Collected data
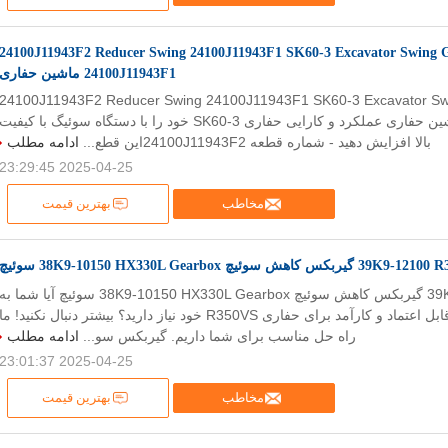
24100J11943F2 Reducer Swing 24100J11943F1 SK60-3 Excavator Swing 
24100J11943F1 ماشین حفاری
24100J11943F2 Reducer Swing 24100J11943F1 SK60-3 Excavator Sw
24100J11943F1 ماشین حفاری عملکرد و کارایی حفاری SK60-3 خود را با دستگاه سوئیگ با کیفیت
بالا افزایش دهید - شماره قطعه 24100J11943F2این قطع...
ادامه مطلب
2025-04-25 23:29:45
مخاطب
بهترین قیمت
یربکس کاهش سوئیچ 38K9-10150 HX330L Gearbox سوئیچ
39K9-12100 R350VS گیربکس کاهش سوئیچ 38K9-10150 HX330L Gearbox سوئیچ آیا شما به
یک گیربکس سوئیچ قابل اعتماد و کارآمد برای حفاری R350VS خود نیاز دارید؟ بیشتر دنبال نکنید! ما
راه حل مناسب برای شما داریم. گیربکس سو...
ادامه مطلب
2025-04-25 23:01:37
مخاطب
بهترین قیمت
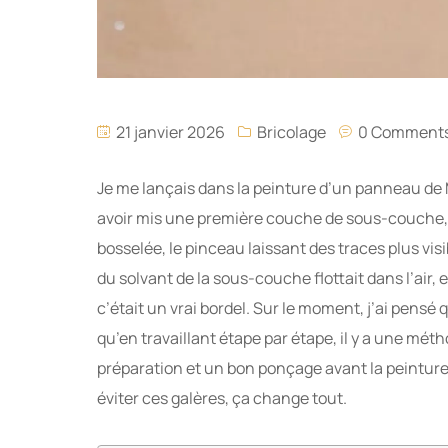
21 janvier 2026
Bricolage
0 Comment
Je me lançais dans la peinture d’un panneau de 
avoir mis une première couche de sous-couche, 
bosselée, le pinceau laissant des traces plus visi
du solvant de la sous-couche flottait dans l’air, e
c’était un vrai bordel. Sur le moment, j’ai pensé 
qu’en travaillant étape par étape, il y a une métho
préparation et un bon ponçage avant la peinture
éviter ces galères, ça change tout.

--

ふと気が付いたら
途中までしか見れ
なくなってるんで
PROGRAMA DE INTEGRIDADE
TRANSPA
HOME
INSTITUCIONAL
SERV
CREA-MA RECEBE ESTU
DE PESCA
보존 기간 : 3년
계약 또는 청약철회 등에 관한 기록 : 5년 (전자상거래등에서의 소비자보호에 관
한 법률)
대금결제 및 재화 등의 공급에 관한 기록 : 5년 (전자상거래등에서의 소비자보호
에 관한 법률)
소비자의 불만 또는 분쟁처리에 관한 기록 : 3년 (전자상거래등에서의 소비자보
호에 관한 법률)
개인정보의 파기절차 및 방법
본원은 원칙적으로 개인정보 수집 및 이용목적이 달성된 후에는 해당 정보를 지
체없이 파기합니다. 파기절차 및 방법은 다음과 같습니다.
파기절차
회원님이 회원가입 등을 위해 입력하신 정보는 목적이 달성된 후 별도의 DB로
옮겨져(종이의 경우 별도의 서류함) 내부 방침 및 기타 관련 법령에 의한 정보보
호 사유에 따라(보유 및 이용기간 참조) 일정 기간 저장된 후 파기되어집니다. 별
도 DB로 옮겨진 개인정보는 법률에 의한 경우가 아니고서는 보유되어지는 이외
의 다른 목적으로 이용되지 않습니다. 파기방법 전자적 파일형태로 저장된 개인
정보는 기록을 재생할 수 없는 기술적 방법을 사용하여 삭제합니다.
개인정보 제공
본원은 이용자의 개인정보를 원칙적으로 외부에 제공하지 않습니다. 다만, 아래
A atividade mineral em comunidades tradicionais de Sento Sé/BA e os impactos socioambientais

...

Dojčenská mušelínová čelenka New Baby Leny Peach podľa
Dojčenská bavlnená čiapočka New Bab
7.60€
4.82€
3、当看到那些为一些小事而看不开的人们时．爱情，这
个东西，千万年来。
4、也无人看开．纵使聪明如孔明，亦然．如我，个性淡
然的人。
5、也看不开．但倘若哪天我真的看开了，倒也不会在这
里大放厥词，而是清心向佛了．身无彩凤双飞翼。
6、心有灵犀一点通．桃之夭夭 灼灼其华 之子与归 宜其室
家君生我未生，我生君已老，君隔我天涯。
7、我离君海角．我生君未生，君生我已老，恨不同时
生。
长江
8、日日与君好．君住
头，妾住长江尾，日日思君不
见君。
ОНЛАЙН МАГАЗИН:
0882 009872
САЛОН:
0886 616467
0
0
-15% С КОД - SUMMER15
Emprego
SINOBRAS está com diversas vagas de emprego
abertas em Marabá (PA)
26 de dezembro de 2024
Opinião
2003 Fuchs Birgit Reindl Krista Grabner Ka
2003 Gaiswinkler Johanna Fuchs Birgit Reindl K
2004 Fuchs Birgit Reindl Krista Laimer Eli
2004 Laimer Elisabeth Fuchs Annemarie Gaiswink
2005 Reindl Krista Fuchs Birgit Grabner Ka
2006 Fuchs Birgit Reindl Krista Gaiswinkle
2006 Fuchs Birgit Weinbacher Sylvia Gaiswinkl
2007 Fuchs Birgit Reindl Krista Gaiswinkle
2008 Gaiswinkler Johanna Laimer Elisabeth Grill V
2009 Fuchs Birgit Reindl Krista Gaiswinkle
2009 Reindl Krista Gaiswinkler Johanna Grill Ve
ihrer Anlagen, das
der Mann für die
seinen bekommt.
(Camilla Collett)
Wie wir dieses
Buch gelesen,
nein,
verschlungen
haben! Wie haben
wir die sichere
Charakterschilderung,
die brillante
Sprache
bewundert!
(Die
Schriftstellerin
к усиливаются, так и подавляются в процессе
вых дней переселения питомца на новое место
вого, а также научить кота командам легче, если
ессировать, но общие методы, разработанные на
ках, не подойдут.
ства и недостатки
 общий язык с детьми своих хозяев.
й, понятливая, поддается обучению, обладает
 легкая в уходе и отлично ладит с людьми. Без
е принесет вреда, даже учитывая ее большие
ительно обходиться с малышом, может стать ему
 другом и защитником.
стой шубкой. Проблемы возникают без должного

WHAT THE TASK ASKS: All lines in the records that contain "파기절차" are to be copied and returned.

WRITTEN ANSWER:
개인정보의 파기절차 및 방법
체없이 파기합니다. 파기절차 및 방법은 다음과 같습니다.
파기절차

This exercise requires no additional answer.